That’s what they call it isn’t it? Pivoting. Swinging around as if on a pivot. Trying different things.
Well that was me last week. After a rather traumatic start to being an ‘animatrice’ in the supermarket selling Lionel Gosseaume’s new rosé, I then spent three days trying to persuade people in Blois that what they needed more than anything for the weekend was a bottle of rhum arrangé (flavoured rum).
I was grateful for the baptism by fire the weekend before. I knew what was required to engage with people and how to attract their attention. I’d become accustomed to being ignored and had my plan.
Day one went very well. I sold 42 bottles of rum. All was well. Good work I told myself.
Day two. I arrive early as normal and set myself up. I brought along my little stepladder (too small to reach the bottles to do the stocktake the day before) do my inventory. Off I go.
‘Bonjour, Monsieur/ Madame. Est-ce que vous connaissez la Maison Isautier? Est-ce vous aimez les rhums arrangés?’
No thank you, not at all, I don’t drink alcohol. Here we go again.
Then another lady arrvies. Who’s she I wonder as she wheels in a trolly with a stand to erect beside me. She’s older than me but clearly way more experienced than me.
She’s there to promote Havanna White and Gold rum for the next two days. Two of us side by side competing with each other.
She’s in a bit of a fluster. I remain calm. I’ve already done one day. I’m not moving.
Several conversations later with the Sous Directeur and the Chef de Rayon we agree on a plan.

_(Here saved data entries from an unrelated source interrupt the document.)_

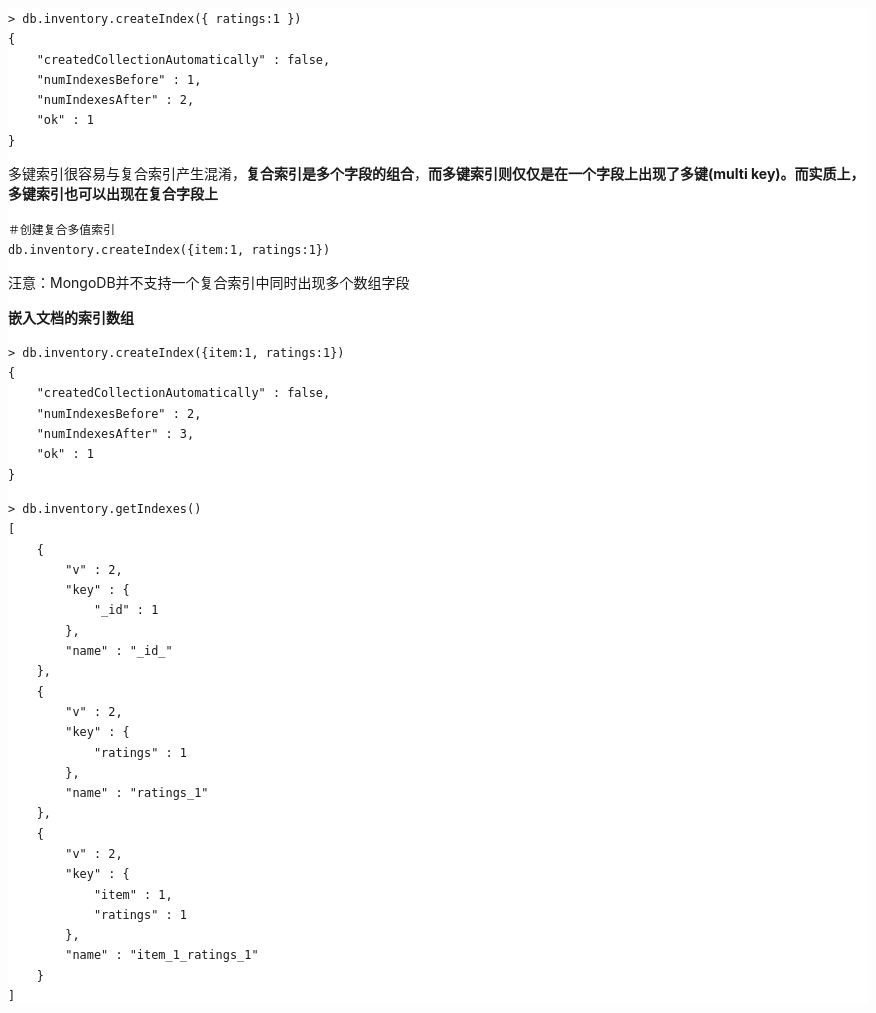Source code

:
 ```
> db.inventory.createIndex({ ratings:1 })
{
	"createdCollectionAutomatically" : false,
	"numIndexesBefore" : 1,
	"numIndexesAfter" : 2,
	"ok" : 1
}
```


多键索引很容易与复合索引产生混淆，**复合索引是多个字段的组合**，**而多键索引则仅仅是在一个字段上出现了多键(multi key)。而实质上，多键索引也可以出现在复合字段上** 

```
＃创建复合多值索引 
db.inventory.createIndex({item:1, ratings:1}) 
```

汪意：MongoDB并不支持一个复合索引中同时出现多个数组字段


**嵌入文档的索引数组**

```
> db.inventory.createIndex({item:1, ratings:1})
{
	"createdCollectionAutomatically" : false,
	"numIndexesBefore" : 2,
	"numIndexesAfter" : 3,
	"ok" : 1
}
```

```
> db.inventory.getIndexes()
[
	{
		"v" : 2,
		"key" : {
			"_id" : 1
		},
		"name" : "_id_"
	},
	{
		"v" : 2,
		"key" : {
			"ratings" : 1
		},
		"name" : "ratings_1"
	},
	{
		"v" : 2,
		"key" : {
			"item" : 1,
			"ratings" : 1
		},
		"name" : "item_1_ratings_1"
	}
]
```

I’ll move to the other end of the aisle for the day and the next day we’ll swap over. That way we both have the same opportunity to sell our rums.
So I settle in at my new station and carry on as before.
Every half an hour or so the other lady (Marie-Claude) pops down for a chat telling me she’s selling nothing at her end. How am I doing she asks. How old do you think I am she asks? Can you believe I’m 73? What do you think about that then?
Actually, I’m flabberghasted she’s 73. She looks amazing and seems to have more staminer than me by a long way. Off she goes for the next half an hour and then she pops down again.
Marie-Claude does this often and knows everyone in the store. As people go by she tells me little stories about them and their lives. She might be promoting yoghurts one week and cider the next. Two days a week minimum she tells me.
As the day goes on I learn a bit more about her. Her husband died two years ago and she still hasn’t reconciled herself to the loss she feels. Working in the supermarket gets her out of the house. It gives her a reason to ‘be’ and she enjoys the human contact.
She visits her husband’s grave at least twice a week and talks to him while she’s there. ‘I know he’s listening’ she says, ‘and I find it comforting’.
As the day draws to an end, she’s had a hard time selling Havanna Club. I’ve had rather more success but then we both agree that I had a wider range of products in all sorts of flavours. I had an easier job. She’s not resentful. She’s happy it went well for me.
We pack up and head off for the day. She accompanies me to reception and introduces me as her new ‘copine’ explaining to the lady on the desk that I need a ‘tampon’ (stamp) on my paper to prove to the agency I was actually there when I said I was.
She said she hopes she’ll see me again some day. She said I did a good job. She said I was nice. She was nice too. A kind, gentle woman grieving the loss of her husband. I hope I see her again one day.